* [Assignment]: Skip all pictures. Write out the data below from its first line through the line that contains "Continue reading".
Records START
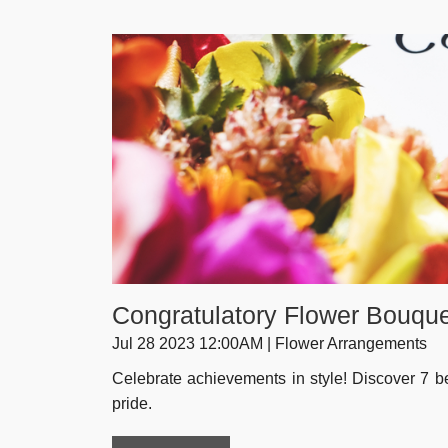
Congratulatory Flower Bouque
Jul 28 2023 12:00AM | Flower Arrangements
Celebrate achievements in style! Discover 7 be
pride.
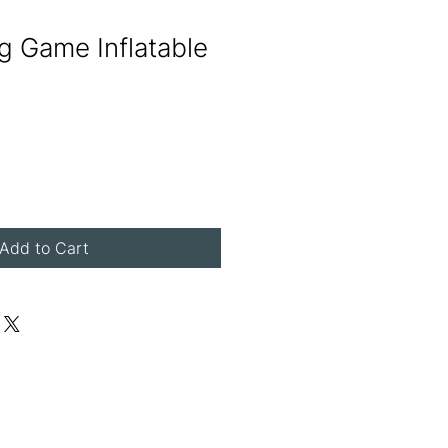
ng Game Inflatable
Add to Cart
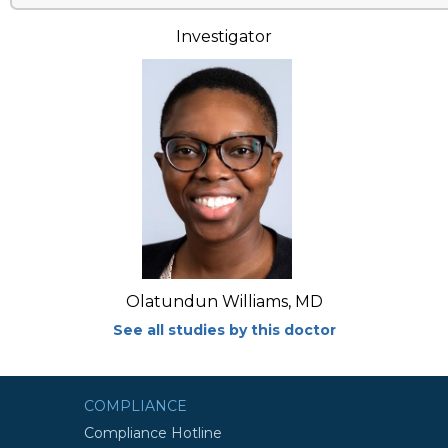
Investigator
Olatundun Williams, MD
See all studies by this doctor
COMPLIANCE
Compliance Hotline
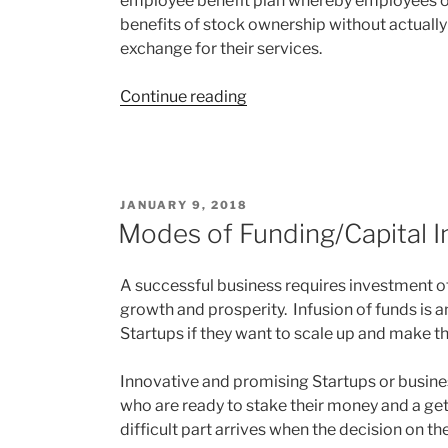
employee benefit plan whereby employees or
benefits of stock ownership without actually
exchange for their services.
“Phantom
Continue reading
Stock
–
A
smart
POSTED
JANUARY 9, 2018
way
ON
Modes of Funding/Capital In
of
Employee
A successful business requires investment of
Benefits”
growth and prosperity. Infusion of funds is a
Startups if they want to scale up and make th
Innovative and promising Startups or busines
who are ready to stake their money and a get
difficult part arrives when the decision on t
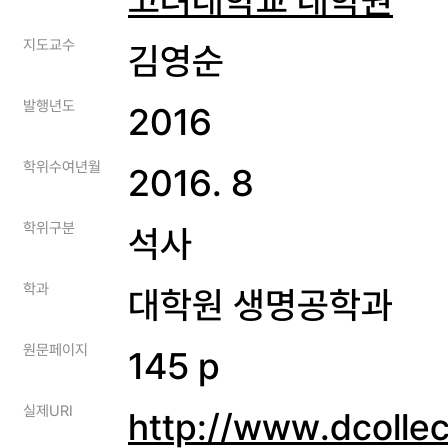
지도교수
김영순
발행년도
2016
학위수여년월
2016. 8
학위구분
석사
학과
대학원 생명공학과
원문페이지
145 p
실제URI
http://www.dcolle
Records END
* [Solved exercise]:
Congratulatory Flower Bouque
Jul 28 2023 12:00AM | Flower Arrangements
Celebrate achievements in style! Discover 7 be
pride.
ng Game Inflatable
Add to Cart
Investigator
Olatundun Williams, MD
See all studies by this doctor
COMPLIANCE
Compliance Hotline
employee benefit plan whereby employees or
benefits of stock ownership without actually
exchange for their services.
“Phantom
Continue reading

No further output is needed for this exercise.